This model has 4 variables, viz. cylinders, horsepower, weight, transmission. The R-squared value (0.8659) confirms that this model explains about 87% of the variance in MPG. The p-values also are significant because they have a p-value < 0.05. The coefficients conclude that increasing the number of cylinders from 4 to 6 will decrease the MPG by 3.03.

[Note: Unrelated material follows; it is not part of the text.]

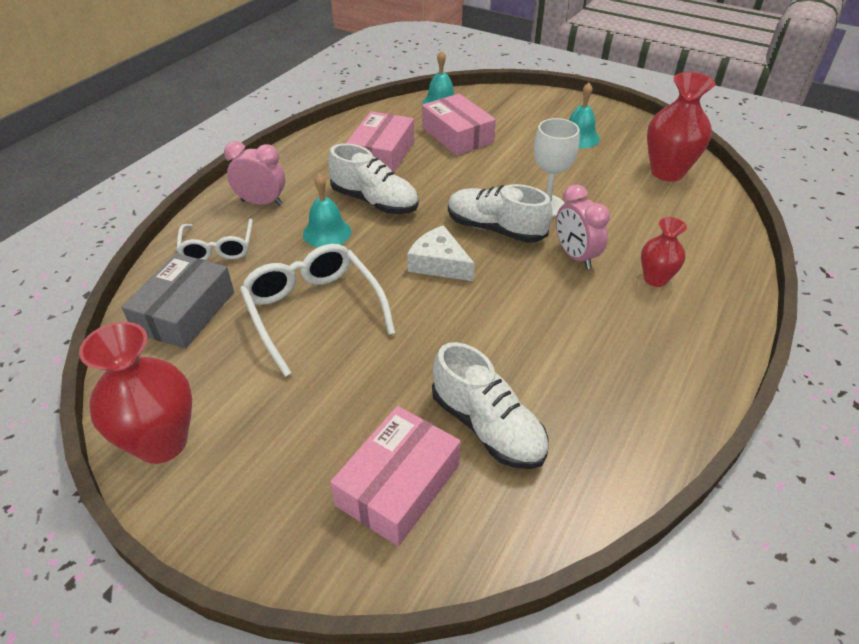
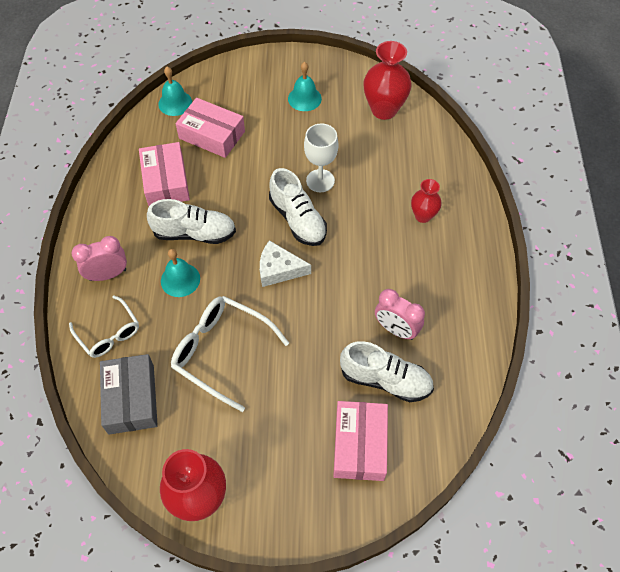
camera: 30 degrees left, 15 degrees up
(495, 229) = (298, 219): white shoe -> white shoe turned 120 degrees counterclockwise
(575, 256) = (364, 219): pink clock -> pink clock (396, 329)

Furthermore, increasing the cylinders to 8 will decrease the MPG by 2.16. Increasing the horsepower will decrease MPG by 3.21 for every 100HP. Increasing weight will decrease MPG by 2.5 for every 1000 lbs. Manual transmission will improve the MPG by 1.81.

Residual Plots

Reference Appendix Fig. 2

The following inferences can be drawn from the plots:

  1. The points of the Residuals vs. Fitted plot are random, supporting the assumption of independence.
  2. Most points of the Normal Q-Q plot lie on or very close to the line, concluding that the residuals are normally distributed.
  3. The random points of the Scale-Location plot show that the variance is constant.
  4. The Residuals vs. Leverage plot confirms that there are no outliers, since all the points are within the 0.05.
sum((abs(dfbetas(stepf)))>1)
## [1] 0

Thus, the analysis proves the assumptions and meets the requirements.

Conclusion

Manual transmission gives a slight boost to MPG. However, the variables weight, horsepower and number of cylinders are more significant when determining the MPG.

Appendix

Fig. 1

  boxplot(mpg ~ am, 
          xlab="Transmission Type (0 = Automatic, 1 = Manual)", 
          ylab="MPG",
          main="MPG by Transmission Type")

Fig. 2

par(mfrow = c(2, 2))
plot(stepf)